A short-term bill is needed to continue government operations after the end of the federal fiscal year, Sept. 30. But Congress has been deadlocked over the legislation, known as a continuing resolution, or CR, that would fund most of the agencies of the federal government at the budget amount approved for this fiscal year through Dec. 11.
The stop-gap measure unveiled by Pelosi does not contain provisions requested by the White House that would ensure that farm aid payments can continue flowing through the Commodity Credit Corporation (CCC), which has a borrowing limit of $30 billion. That omission could put the continuing resolution, which is expected to be approved by the Democratic-led House, in jeopardy in the Senate.
“House Democrats’ rough draft of a government funding bill shamefully leaves out key relief and support that American farmers need. This is no time to add insult to injury and defund help for farmers and rural America,” Senate Majority Leader Mitch McConnell, R-Ky. tweeted.
Funding the Pentagon at this year’s level would not allow the Navy to move forward as planned on the Columbia-class submarine program. But the CR contains an “anomaly” that would allow the Navy to begin detailed design and construction work on two Columbia-class submarines.
Requested by the White House, the CR would provide $1.6 billion for the Columbia-class program and says the Navy can use “incremental funding” to make further payments under the contracts.

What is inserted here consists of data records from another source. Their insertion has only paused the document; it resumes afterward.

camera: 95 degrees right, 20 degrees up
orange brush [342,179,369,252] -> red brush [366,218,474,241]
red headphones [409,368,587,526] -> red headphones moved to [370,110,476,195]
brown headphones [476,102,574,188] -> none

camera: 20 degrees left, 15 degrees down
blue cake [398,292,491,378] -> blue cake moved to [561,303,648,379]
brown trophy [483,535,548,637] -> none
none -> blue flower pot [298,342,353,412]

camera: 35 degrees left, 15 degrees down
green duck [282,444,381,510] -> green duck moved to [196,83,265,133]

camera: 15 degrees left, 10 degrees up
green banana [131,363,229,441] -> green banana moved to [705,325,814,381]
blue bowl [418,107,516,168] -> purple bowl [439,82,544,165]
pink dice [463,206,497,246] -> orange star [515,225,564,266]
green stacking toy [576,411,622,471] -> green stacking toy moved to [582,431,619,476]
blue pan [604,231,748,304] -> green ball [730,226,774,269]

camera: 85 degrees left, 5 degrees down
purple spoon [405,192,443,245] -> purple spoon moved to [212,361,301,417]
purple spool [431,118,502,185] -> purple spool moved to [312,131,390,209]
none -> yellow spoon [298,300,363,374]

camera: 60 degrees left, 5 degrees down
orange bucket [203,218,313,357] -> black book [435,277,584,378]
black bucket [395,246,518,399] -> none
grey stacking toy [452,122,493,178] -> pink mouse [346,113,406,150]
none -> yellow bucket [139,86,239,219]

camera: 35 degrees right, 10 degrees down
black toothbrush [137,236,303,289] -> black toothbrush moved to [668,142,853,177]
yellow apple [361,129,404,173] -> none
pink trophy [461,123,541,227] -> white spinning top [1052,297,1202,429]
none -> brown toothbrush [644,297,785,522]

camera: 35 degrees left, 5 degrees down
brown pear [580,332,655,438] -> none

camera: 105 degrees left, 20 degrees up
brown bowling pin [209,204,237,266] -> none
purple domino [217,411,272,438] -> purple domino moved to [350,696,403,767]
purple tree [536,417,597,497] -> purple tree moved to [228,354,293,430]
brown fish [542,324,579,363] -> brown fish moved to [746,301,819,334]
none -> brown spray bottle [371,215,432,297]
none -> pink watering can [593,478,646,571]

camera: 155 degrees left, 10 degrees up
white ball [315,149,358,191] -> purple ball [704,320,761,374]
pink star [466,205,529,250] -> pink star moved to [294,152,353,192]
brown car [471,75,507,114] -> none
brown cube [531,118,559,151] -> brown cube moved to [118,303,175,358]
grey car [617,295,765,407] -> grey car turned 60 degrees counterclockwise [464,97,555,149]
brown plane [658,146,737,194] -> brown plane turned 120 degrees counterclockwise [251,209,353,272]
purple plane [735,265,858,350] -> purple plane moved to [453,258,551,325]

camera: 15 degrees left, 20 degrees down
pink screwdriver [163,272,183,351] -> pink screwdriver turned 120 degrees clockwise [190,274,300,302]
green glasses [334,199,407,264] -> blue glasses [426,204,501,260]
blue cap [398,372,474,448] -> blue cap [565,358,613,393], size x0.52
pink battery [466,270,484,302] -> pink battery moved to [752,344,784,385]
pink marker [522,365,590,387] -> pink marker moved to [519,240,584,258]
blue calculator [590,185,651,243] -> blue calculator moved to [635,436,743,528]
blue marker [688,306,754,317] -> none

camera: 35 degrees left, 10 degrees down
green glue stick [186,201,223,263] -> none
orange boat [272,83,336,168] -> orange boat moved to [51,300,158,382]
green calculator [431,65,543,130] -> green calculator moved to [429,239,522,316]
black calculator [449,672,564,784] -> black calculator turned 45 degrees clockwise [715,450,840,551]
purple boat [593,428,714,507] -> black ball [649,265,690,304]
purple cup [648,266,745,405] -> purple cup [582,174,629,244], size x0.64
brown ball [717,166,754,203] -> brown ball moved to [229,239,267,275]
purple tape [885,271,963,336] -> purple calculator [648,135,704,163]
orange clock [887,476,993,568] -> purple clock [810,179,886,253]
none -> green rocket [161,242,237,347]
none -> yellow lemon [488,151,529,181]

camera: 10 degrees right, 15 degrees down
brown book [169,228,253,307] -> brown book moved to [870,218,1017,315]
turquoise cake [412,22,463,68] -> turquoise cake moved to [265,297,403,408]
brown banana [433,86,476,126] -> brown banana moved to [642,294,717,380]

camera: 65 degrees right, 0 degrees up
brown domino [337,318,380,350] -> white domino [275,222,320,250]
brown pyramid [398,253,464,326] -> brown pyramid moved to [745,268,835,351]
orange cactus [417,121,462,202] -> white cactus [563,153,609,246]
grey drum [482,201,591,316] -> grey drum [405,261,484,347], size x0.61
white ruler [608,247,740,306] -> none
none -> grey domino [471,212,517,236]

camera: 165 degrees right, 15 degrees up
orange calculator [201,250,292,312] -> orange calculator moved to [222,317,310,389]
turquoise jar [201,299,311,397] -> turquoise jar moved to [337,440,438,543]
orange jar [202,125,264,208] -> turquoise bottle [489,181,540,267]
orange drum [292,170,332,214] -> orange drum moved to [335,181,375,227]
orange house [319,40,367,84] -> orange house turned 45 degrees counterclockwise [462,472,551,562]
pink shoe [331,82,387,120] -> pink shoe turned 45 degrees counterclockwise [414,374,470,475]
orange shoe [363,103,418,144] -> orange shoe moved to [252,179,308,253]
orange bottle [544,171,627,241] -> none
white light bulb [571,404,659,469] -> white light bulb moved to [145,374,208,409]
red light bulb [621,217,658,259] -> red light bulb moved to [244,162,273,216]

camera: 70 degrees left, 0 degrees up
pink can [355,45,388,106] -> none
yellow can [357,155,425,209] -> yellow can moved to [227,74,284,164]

The Columbia-class submarines, which will replace the aging and retiring Ohio-class nuclear ballistic submarines, will be the largest and most expensive in the Navy’s history. Electric Boat in Groton and Virginia’s Newport News Shipbuilding have been chosen to design and build 12 of the new subs at a cost that will likely exceed $110 billion.
The CR would also extend the window for reimbursing government contractors for costs related to COVID-19 through Dec. 11.
Other “anomalies” in the House Democrat’s CR would extend for a year the National Flood Insurance Program to avoid a lapse in authority Oct. 1, when the government would no longer be able to write new policies or renew existing ones and extend funding for community health centers, the National Health Service Corps and other health programs through Dec. 11.